── PROVIDED PASSAGE

Role of Trx1-2, Tsa1, and the UPR in DTT tolerance. (A) Overexpression of TSA1 increases the resistance of thioredoxin mutants to DTT, whereas overexpression of thioredoxins does not affect the tsa1 mutant. The wild-type, trx1 trx2 and tsa1 mutant strains containing empty vector (V), mcTRX1, mcTRX2, or mcTSA1, as indicated, were grown into stationary phase and adjusted to an A₆₀₀ of 1.0, 0.5, 0.25, or 0.125 before spotting onto SD plates containing 2-4 mM DTT. (B) The active site cysteine residues of Tsa1 are required for resistance to DTT. The wild-type and tsa1 mutant strains containing empty vector (V), pTSA1 expressing wild-type Tsa1 or pTSA1::CCS expressing the active-site mutant of Tsa1p, in which cysteine 47 and 170 have been replaced by serines, were grown into stationary phase and adjusted to an A₆₀₀ of 1.0 before spotting onto SGal plates containing 1 mM H₂O₂ or 8 mM DTT. (C) Overexpression of HAC1 does not rescue the DTT sensitivity of a tsa1 mutant. The wild-type, tsa1, and hac1 mutant strains containing empty vector (v), mcHAC1, or mcGAL4(AD)-HAC1 were grown into stationary phase and adjusted to an A₆₀₀ of 1.0 before spotting onto SD plates containing 2 mM DTT. (D) Overexpression of ERO1 does not rescue the DTT sensitivity of a tsa1 mutant. The wild-type and tsa1 mutant strains containing empty vector (V) or mcERO1 were grown into stationary phase and adjusted to an A₆₀₀ of 1.0 before spotting onto SD plates containing 4 mM DTT. Plates were incubated at 30°C for 3 d before scoring growth.

Figure 4.

DTT toxicity is not caused by the formation of reactive oxygen species. (A) DTT treatment lowers the cellular levels of oxidized GSSG. The wild-type and thioredoxin mutant (trx1 trx2) were grown to exponential phase (A₆₀₀ = 1.0) in YEPD media and treated with DTT for 1 h. GSSG concentrations shown are the means of at least three independent determinations and are given in nanomoles per milliliter per A₆₀₀. (B) DTT treatment lowers intracellular ROS levels. ROS were measured in the wild-type and tsa1 mutant strain grown in SD media using the cell-permeable fluorogenic probe DCFH-DA after treatment with 4 mM DTT for 15 min. Data are means ± SD from three independent experiments. (C) Anaerobic growth conditions do not prevent DTT toxicity. The wild-type and thioredoxin mutant strains (trx1 trx2) were spotted onto YEPD plates containing DTT or diamide (DIA) and grown under aerobic or anaerobic conditions.

────
── RECORDS PROVIDED

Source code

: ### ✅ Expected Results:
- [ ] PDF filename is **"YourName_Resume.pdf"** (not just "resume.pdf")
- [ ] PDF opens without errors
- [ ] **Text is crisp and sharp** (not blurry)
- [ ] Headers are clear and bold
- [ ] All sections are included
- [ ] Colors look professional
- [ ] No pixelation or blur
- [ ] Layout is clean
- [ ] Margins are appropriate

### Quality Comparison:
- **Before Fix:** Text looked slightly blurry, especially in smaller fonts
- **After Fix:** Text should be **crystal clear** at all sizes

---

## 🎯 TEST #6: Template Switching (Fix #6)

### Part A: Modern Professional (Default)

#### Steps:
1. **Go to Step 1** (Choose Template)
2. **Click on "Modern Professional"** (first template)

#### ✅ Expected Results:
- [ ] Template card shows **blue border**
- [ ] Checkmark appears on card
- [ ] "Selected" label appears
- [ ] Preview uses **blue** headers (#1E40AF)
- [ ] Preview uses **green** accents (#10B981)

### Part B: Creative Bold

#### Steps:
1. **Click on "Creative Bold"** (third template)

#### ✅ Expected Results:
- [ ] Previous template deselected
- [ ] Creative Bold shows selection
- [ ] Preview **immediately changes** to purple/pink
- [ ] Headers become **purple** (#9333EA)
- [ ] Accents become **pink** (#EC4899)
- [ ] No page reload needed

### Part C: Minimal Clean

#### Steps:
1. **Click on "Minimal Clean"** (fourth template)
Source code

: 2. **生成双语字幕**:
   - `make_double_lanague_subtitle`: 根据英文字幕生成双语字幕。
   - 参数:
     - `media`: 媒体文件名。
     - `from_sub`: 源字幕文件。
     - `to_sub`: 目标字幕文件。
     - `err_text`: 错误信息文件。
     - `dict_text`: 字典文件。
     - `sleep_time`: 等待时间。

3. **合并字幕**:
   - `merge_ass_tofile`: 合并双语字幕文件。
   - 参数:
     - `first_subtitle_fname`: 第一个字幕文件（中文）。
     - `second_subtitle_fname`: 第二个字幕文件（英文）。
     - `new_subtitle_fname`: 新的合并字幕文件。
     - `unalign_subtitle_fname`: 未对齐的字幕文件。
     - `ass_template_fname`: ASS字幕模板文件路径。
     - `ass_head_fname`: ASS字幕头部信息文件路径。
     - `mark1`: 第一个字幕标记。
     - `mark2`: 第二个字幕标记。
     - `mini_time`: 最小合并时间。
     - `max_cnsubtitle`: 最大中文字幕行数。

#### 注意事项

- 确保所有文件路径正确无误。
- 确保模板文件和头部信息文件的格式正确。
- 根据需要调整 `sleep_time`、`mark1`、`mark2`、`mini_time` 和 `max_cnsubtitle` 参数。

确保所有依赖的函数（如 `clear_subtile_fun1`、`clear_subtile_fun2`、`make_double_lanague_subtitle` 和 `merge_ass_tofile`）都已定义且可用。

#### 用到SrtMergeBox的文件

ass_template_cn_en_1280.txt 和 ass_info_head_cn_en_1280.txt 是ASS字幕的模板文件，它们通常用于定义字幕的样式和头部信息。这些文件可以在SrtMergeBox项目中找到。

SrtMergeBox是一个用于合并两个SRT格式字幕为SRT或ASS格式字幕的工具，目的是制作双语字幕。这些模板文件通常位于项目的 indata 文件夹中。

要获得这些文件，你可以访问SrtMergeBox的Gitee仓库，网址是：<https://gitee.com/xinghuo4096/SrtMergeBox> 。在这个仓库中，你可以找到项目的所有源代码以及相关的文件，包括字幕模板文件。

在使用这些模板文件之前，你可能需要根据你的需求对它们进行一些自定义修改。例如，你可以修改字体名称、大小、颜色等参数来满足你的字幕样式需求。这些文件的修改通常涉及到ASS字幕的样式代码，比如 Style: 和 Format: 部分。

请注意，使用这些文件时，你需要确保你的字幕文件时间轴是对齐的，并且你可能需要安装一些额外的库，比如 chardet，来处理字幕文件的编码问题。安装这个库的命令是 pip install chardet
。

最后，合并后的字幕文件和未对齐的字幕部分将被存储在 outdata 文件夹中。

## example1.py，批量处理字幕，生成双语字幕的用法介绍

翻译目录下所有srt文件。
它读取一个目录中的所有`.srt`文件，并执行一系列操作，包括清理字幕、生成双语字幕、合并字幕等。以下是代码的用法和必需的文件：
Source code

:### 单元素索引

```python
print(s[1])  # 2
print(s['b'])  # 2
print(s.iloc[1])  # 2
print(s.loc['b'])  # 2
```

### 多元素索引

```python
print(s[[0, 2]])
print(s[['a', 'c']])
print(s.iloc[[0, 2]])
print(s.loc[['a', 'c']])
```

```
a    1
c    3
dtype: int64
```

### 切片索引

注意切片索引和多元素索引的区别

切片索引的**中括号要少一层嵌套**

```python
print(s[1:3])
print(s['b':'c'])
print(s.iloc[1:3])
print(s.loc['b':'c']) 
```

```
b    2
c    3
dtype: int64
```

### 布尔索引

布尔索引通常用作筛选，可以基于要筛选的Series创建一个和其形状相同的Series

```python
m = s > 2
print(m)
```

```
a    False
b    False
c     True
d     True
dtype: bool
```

────

#### [BRIEF]
Resume the figure legends on DTT toxicity and tolerance after their last sentence. You can ignore the records.

#### [ANSWER BOX]
Figure 5.

DTT stress induces protein aggregation. Induction of DTT resistance by oxidative stress. Wild-type (A) and tsa1 (B) mutant cells grown in YEPD media were pretreated with 50 μM H₂ O₂ for 1 h before growth in the presence of 2 or 4 mM DTT. Growth was monitored by absorbance at 600 nm. (C) Aggregation of ribosomal proteins in the tsa1 mutant and in response to DTT. Insoluble proteins were extracted from the wild-type and tsa1 mutant strains grown in YEPD media after treatment with 16 DTT or 4 mM H₂ O₂ for 1 h. Proteins were separated by SDS-PAGE and detected by silver staining. The indicated proteins were identified via MALDI-TOF mass spectrometry.

Figure 6.

Thioredoxin system mutants contain elevated levels of aggregated ribosomal proteins. (A) Analysis of insoluble proteins from the wild-type, trx1 trx2, trr1, and tsa1 mutant strains as for Figure 5B. (B) Western blot analysis of Rps3 in the aggregated protein fraction and in a total cell extract from the wild-type, trx1 trx2, trr1, and tsa1 mutant strains.

Figure 7.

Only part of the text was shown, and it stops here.